*EXERCISE DIRECTIONS*
Provide an exact copy of the data, excluding the images.
DATA Block Start
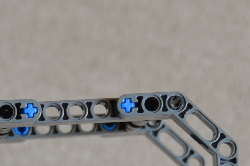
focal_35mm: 225
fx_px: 1559
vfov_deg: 6.0
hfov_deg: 9.1
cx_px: 42
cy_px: 275
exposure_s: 1/40
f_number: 4.2
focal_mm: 34
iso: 100
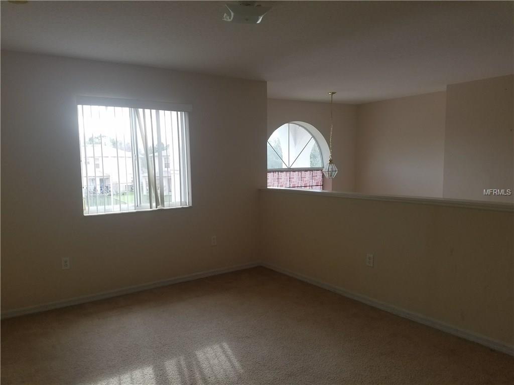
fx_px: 386
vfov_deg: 53.1
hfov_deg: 67.3
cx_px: 257
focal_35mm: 26
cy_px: 192
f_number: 1.7
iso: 50
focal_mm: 4.2
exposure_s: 1/169
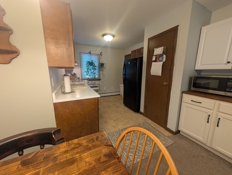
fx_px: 81
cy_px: 88
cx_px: 116
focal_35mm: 12
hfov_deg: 110.5
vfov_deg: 94.6
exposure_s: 1/40
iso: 193
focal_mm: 2.02
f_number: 1.7
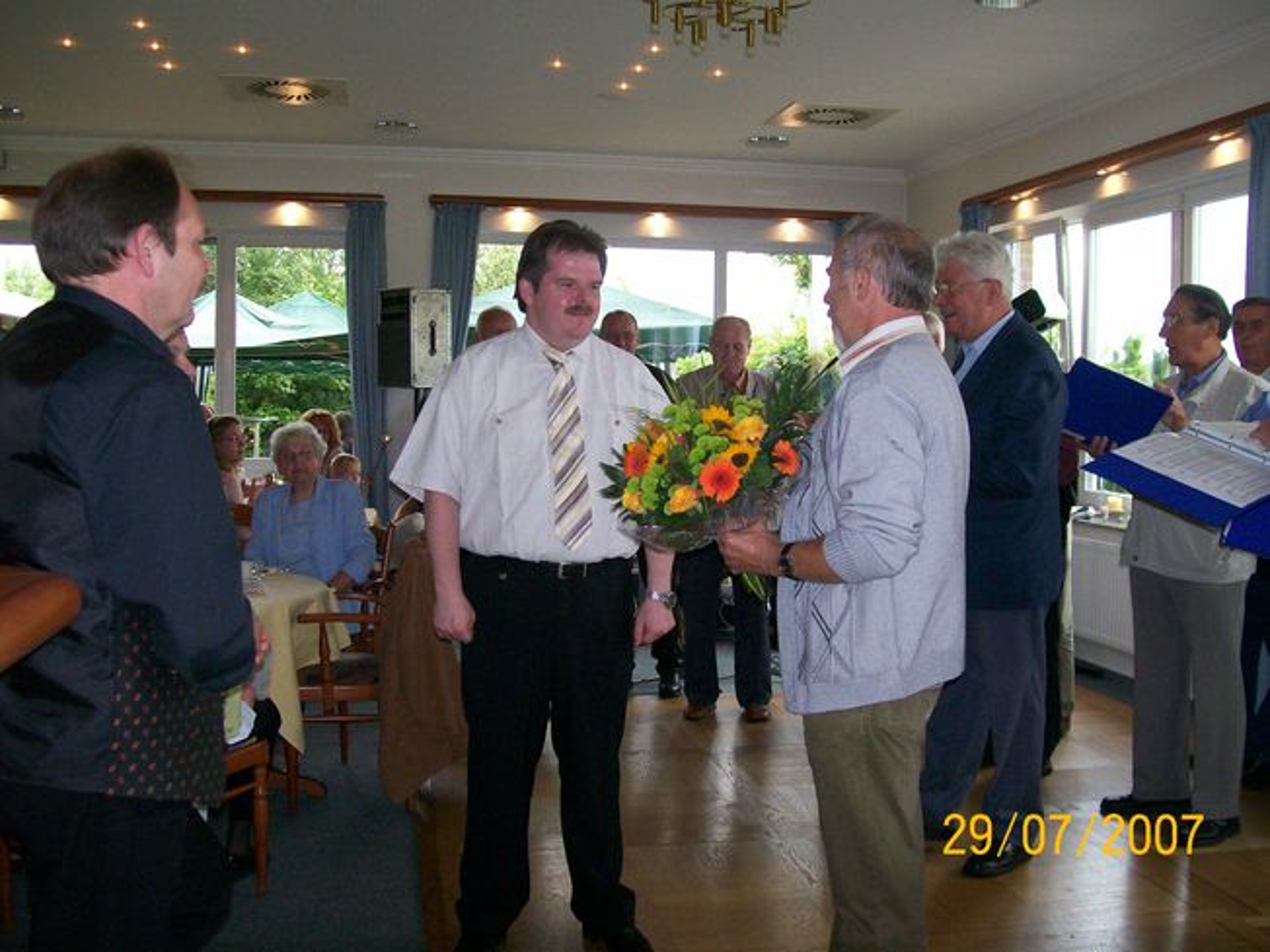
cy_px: 476
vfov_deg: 39.7
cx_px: 635
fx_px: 1321
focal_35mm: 36
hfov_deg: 51.4
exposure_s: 1/64
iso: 140
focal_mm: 6
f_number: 2.7
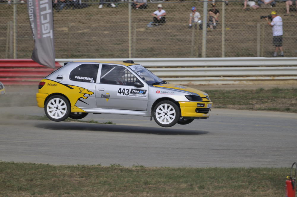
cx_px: 148
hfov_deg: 4.6
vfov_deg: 3.0
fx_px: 3708
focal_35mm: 450
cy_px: 98
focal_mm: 300
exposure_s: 1/1000
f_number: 5.6
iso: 200
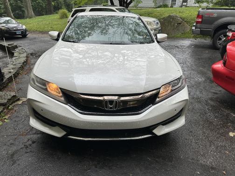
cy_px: 88
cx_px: 118
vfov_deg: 56.8
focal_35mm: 24
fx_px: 163
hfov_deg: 71.6
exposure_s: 1/521
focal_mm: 6.86
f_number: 1.78
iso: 80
DATA Block End
*SOLUTION*
focal_35mm: 225
fx_px: 1559
vfov_deg: 6.0
hfov_deg: 9.1
cx_px: 42
cy_px: 275
exposure_s: 1/40
f_number: 4.2
focal_mm: 34
iso: 100
fx_px: 386
vfov_deg: 53.1
hfov_deg: 67.3
cx_px: 257
focal_35mm: 26
cy_px: 192
f_number: 1.7
iso: 50
focal_mm: 4.2
exposure_s: 1/169
fx_px: 81
cy_px: 88
cx_px: 116
focal_35mm: 12
hfov_deg: 110.5
vfov_deg: 94.6
exposure_s: 1/40
iso: 193
focal_mm: 2.02
f_number: 1.7
cy_px: 476
vfov_deg: 39.7
cx_px: 635
fx_px: 1321
focal_35mm: 36
hfov_deg: 51.4
exposure_s: 1/64
iso: 140
focal_mm: 6
f_number: 2.7
cx_px: 148
hfov_deg: 4.6
vfov_deg: 3.0
fx_px: 3708
focal_35mm: 450
cy_px: 98
focal_mm: 300
exposure_s: 1/1000
f_number: 5.6
iso: 200
cy_px: 88
cx_px: 118
vfov_deg: 56.8
focal_35mm: 24
fx_px: 163
hfov_deg: 71.6
exposure_s: 1/521
focal_mm: 6.86
f_number: 1.78
iso: 80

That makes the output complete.